*WHAT THIS TASK INVOLVES*
Only the lines below from the one containing "26 Date entitlement" to the one containing "Appendix 3B Page 6 04/03/2013" should be repeated, both included and unchanged.

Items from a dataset
==============================

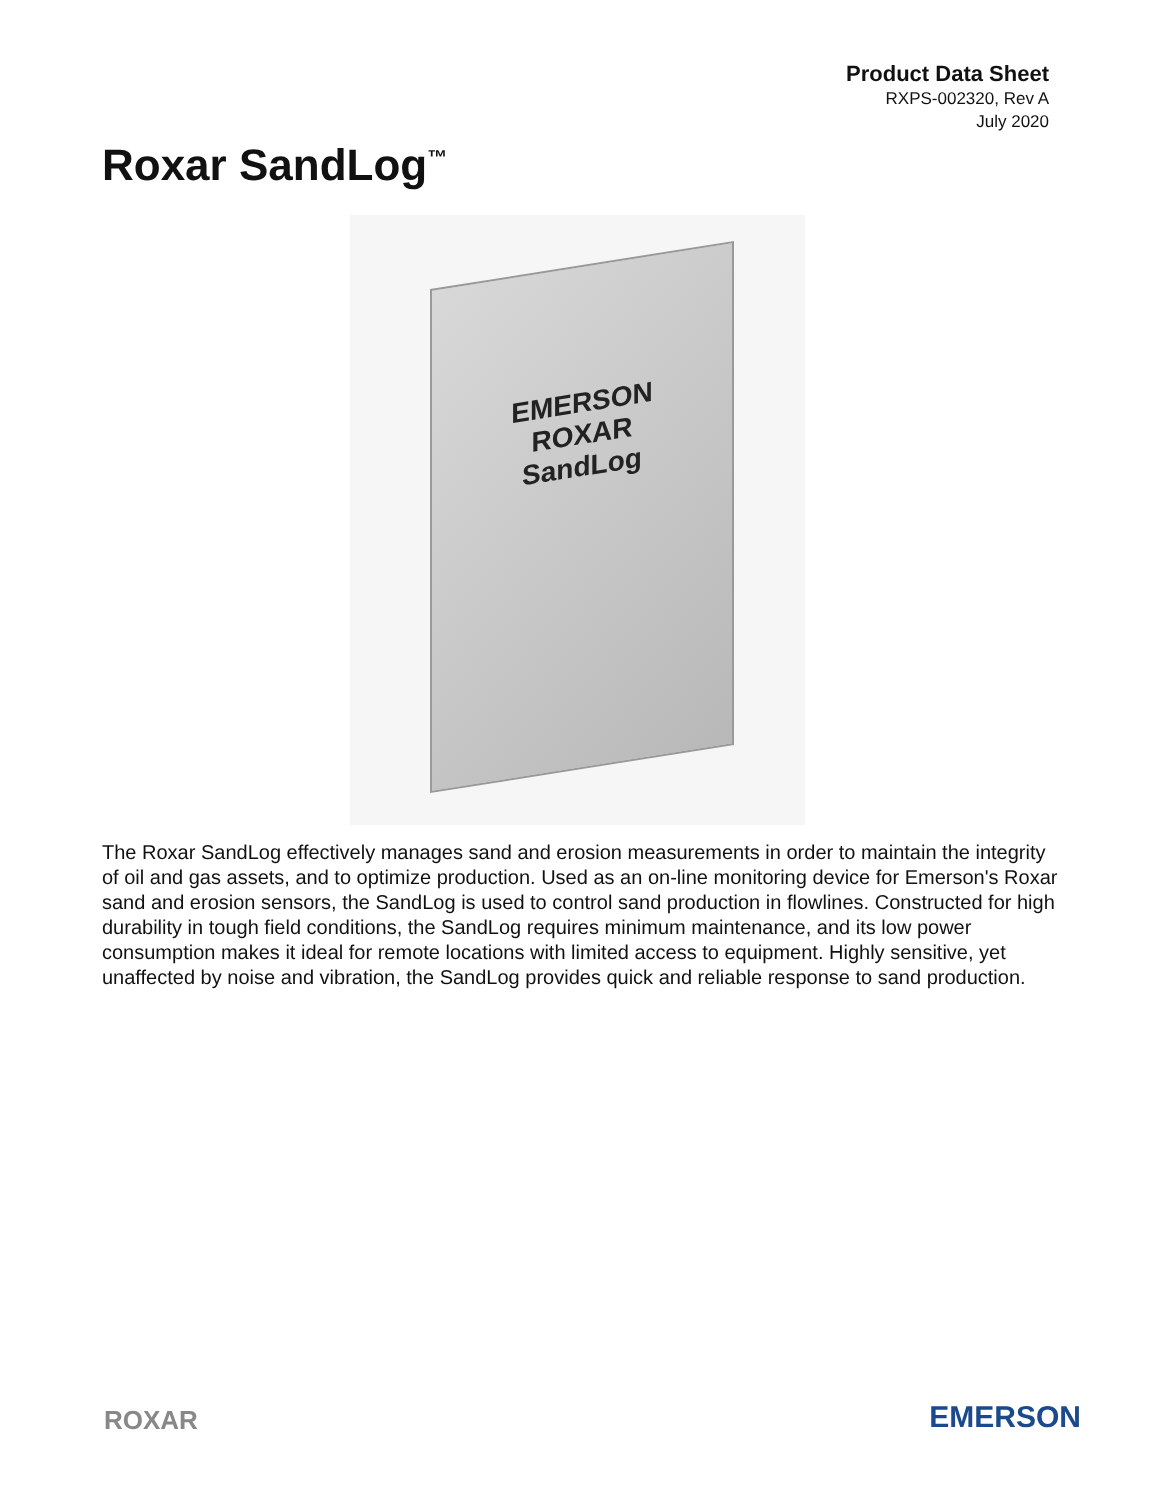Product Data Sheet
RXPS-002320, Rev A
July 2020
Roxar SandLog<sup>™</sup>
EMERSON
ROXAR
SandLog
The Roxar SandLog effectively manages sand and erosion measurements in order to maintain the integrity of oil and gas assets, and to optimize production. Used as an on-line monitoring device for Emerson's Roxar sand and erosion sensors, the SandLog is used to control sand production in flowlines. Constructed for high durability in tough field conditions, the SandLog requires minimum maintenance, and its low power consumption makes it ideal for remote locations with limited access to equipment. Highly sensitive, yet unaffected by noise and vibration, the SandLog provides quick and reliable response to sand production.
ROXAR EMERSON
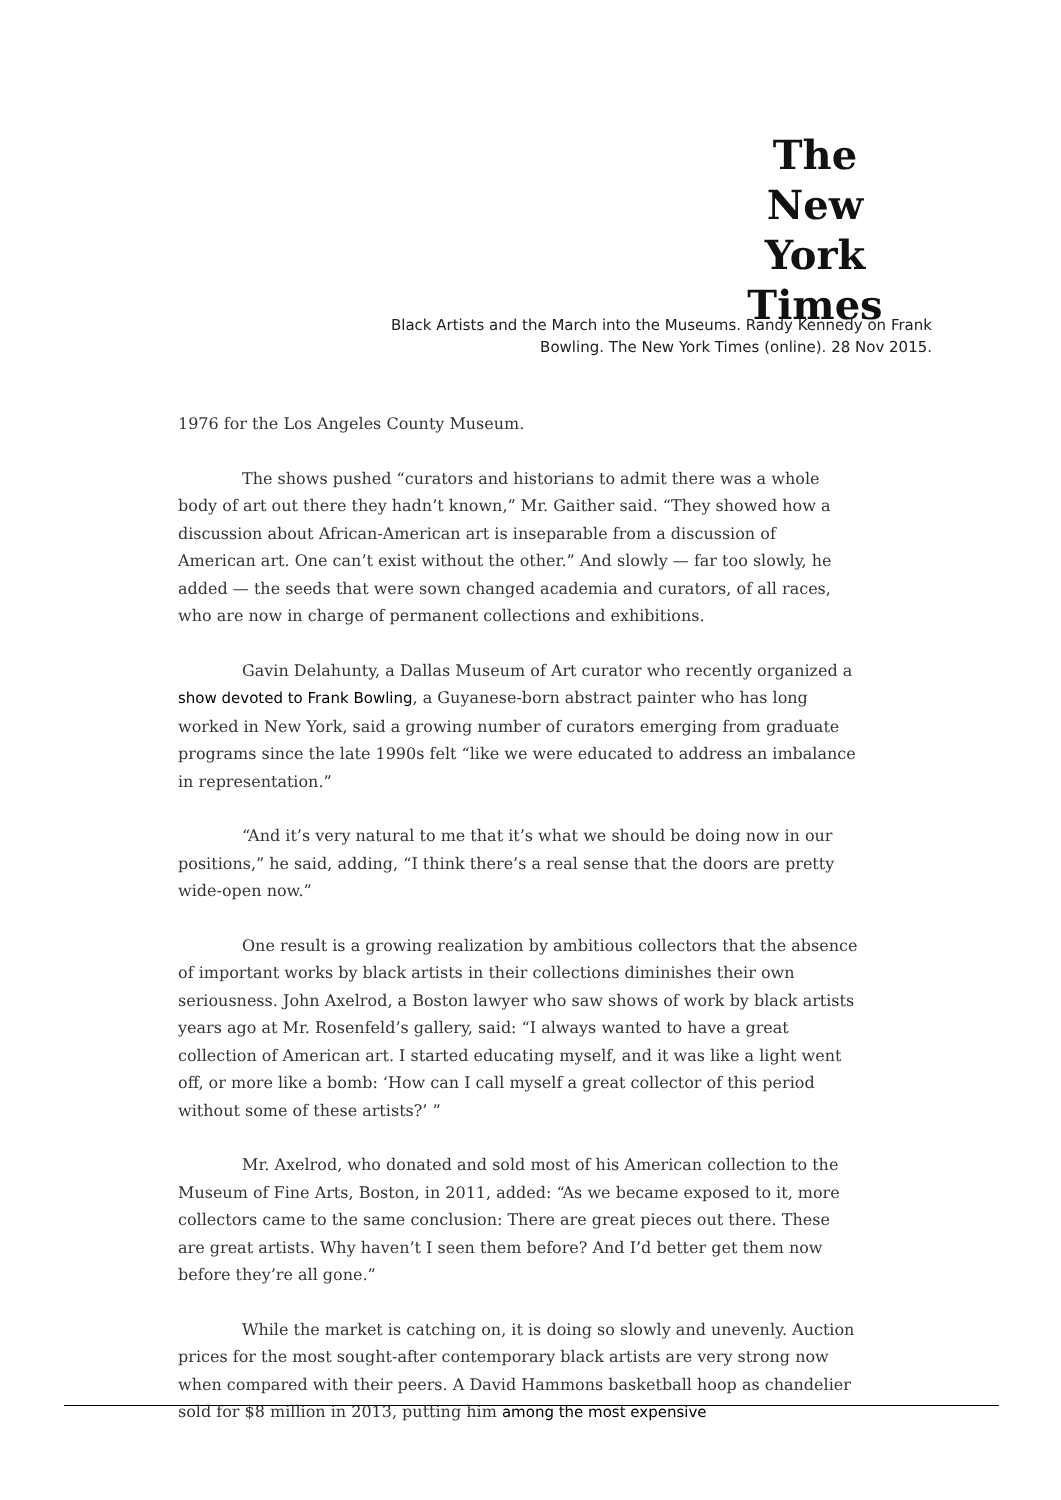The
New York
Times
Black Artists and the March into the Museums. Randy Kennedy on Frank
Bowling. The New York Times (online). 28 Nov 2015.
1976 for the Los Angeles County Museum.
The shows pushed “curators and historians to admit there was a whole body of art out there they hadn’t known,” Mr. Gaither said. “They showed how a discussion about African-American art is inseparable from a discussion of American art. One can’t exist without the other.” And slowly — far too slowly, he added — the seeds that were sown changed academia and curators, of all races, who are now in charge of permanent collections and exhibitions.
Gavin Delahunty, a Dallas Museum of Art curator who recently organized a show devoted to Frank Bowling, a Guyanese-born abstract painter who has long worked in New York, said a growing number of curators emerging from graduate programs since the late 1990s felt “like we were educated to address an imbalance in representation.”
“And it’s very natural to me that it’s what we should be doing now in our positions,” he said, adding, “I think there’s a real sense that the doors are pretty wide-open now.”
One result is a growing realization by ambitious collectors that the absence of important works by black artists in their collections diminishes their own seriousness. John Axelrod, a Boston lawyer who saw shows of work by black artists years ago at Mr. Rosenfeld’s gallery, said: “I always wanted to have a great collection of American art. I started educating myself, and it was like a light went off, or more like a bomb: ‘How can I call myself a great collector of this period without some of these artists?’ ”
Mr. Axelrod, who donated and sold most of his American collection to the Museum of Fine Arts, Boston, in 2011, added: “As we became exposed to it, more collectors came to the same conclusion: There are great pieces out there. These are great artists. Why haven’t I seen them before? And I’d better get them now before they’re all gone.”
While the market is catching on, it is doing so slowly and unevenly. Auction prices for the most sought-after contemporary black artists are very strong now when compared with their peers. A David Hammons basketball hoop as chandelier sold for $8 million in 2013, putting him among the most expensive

==============================

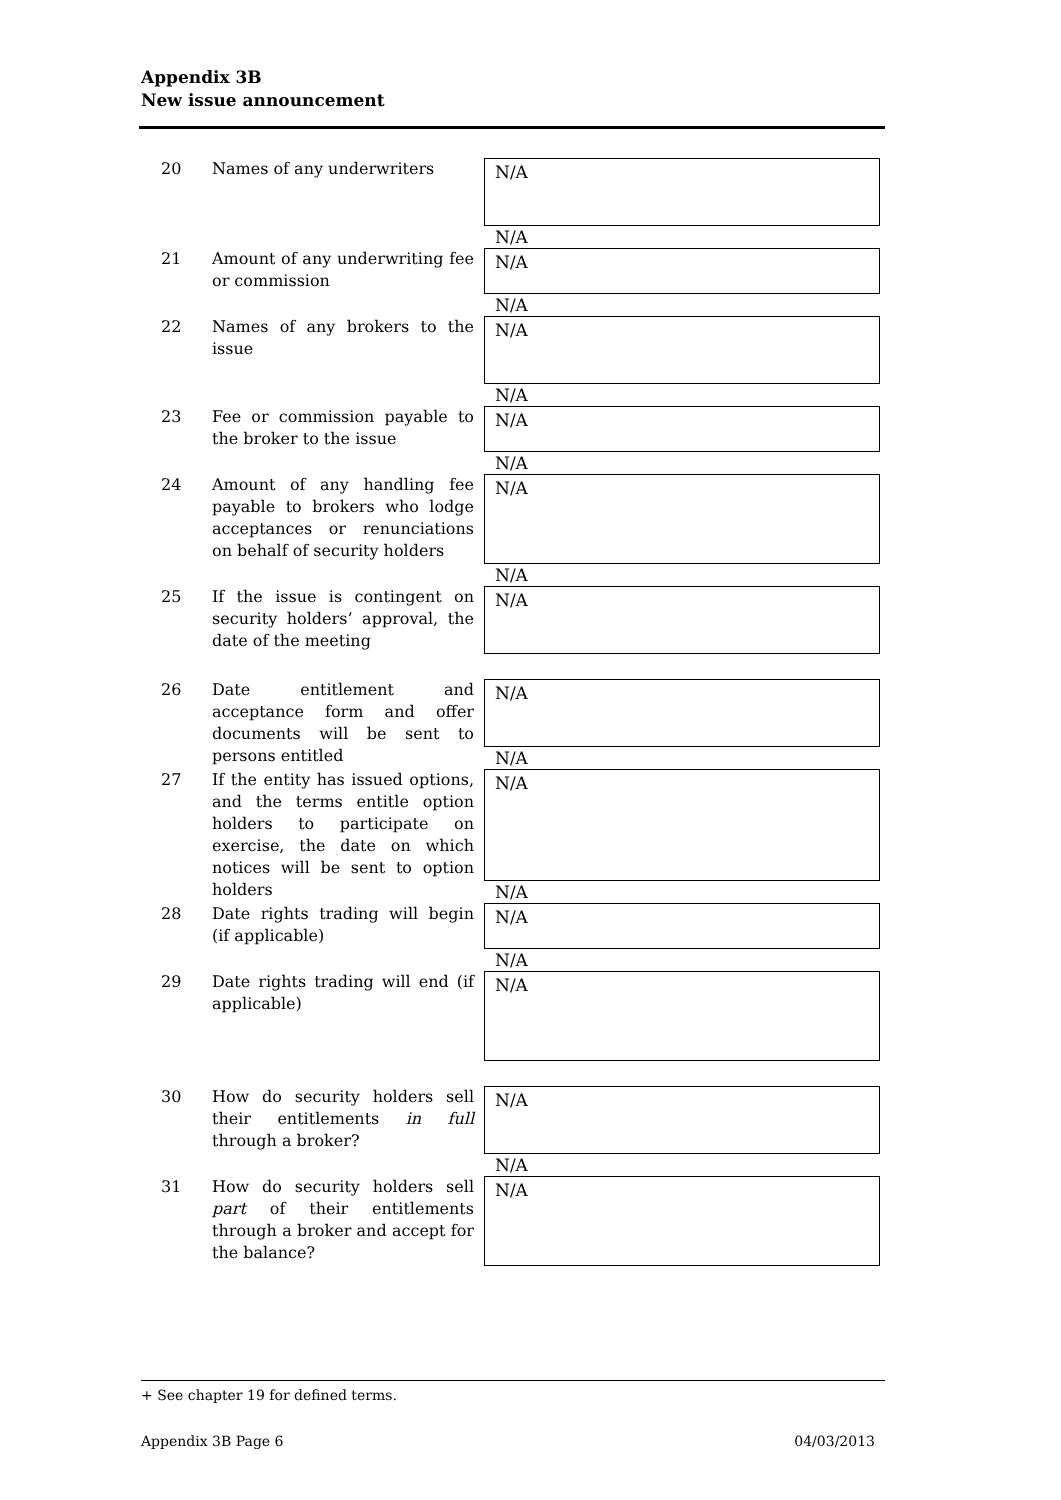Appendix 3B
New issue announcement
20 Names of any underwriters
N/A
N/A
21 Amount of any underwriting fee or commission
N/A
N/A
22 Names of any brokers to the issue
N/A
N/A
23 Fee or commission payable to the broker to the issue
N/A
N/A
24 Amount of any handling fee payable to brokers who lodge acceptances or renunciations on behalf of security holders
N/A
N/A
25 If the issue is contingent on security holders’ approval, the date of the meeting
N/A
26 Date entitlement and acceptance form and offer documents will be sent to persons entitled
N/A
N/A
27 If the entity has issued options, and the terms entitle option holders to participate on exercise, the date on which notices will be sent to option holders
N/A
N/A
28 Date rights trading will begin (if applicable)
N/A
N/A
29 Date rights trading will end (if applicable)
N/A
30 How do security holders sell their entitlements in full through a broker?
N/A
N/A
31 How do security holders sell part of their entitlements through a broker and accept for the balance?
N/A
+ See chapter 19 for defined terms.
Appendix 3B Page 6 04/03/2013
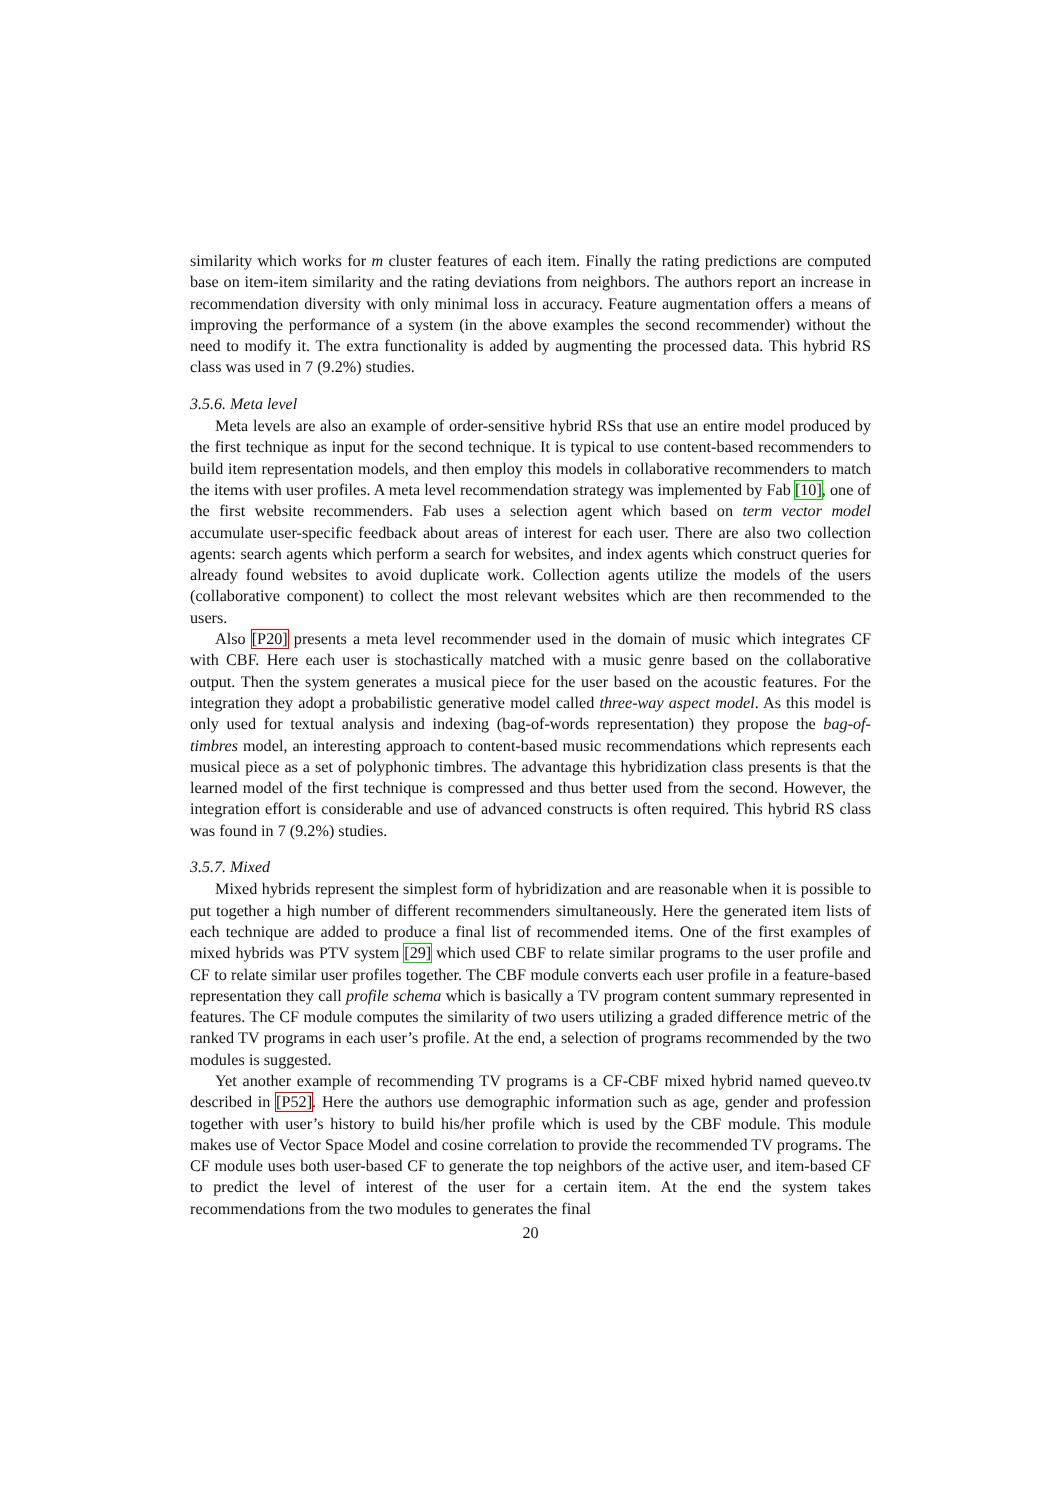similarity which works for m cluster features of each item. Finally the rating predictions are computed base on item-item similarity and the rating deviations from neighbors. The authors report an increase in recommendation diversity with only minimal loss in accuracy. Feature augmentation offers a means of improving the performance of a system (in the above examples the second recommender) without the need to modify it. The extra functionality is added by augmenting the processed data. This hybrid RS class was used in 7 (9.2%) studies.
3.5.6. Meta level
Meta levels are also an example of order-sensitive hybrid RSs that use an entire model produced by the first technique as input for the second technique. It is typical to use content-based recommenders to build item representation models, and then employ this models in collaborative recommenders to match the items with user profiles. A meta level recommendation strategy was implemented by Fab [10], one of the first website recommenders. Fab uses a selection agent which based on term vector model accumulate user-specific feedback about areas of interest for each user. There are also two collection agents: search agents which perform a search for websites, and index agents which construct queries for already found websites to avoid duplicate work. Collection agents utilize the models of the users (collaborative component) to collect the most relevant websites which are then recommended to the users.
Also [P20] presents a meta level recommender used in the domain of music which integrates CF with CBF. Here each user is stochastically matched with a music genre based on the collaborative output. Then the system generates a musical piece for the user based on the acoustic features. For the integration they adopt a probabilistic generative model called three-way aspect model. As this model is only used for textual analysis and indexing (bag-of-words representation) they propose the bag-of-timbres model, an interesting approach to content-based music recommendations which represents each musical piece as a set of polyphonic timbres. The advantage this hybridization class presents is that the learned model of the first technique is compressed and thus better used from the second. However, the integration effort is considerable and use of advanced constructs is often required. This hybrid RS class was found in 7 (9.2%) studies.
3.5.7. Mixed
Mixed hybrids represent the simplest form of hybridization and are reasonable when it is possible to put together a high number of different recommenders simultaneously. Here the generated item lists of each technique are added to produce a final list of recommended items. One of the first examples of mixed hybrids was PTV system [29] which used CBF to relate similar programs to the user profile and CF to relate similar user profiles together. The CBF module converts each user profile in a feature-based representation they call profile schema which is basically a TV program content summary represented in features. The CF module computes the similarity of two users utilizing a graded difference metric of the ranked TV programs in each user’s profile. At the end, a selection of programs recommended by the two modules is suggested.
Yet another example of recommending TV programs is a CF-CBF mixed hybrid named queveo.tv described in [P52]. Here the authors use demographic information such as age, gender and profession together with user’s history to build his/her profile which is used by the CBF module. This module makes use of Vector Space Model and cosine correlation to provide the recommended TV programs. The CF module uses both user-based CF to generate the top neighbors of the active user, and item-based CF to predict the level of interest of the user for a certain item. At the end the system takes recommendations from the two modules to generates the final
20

==============================

*TASK RESPONSE*
26 Date entitlement and acceptance form and offer documents will be sent to persons entitled
N/A
N/A
27 If the entity has issued options, and the terms entitle option holders to participate on exercise, the date on which notices will be sent to option holders
N/A
N/A
28 Date rights trading will begin (if applicable)
N/A
N/A
29 Date rights trading will end (if applicable)
N/A
30 How do security holders sell their entitlements in full through a broker?
N/A
N/A
31 How do security holders sell part of their entitlements through a broker and accept for the balance?
N/A
+ See chapter 19 for defined terms.
Appendix 3B Page 6 04/03/2013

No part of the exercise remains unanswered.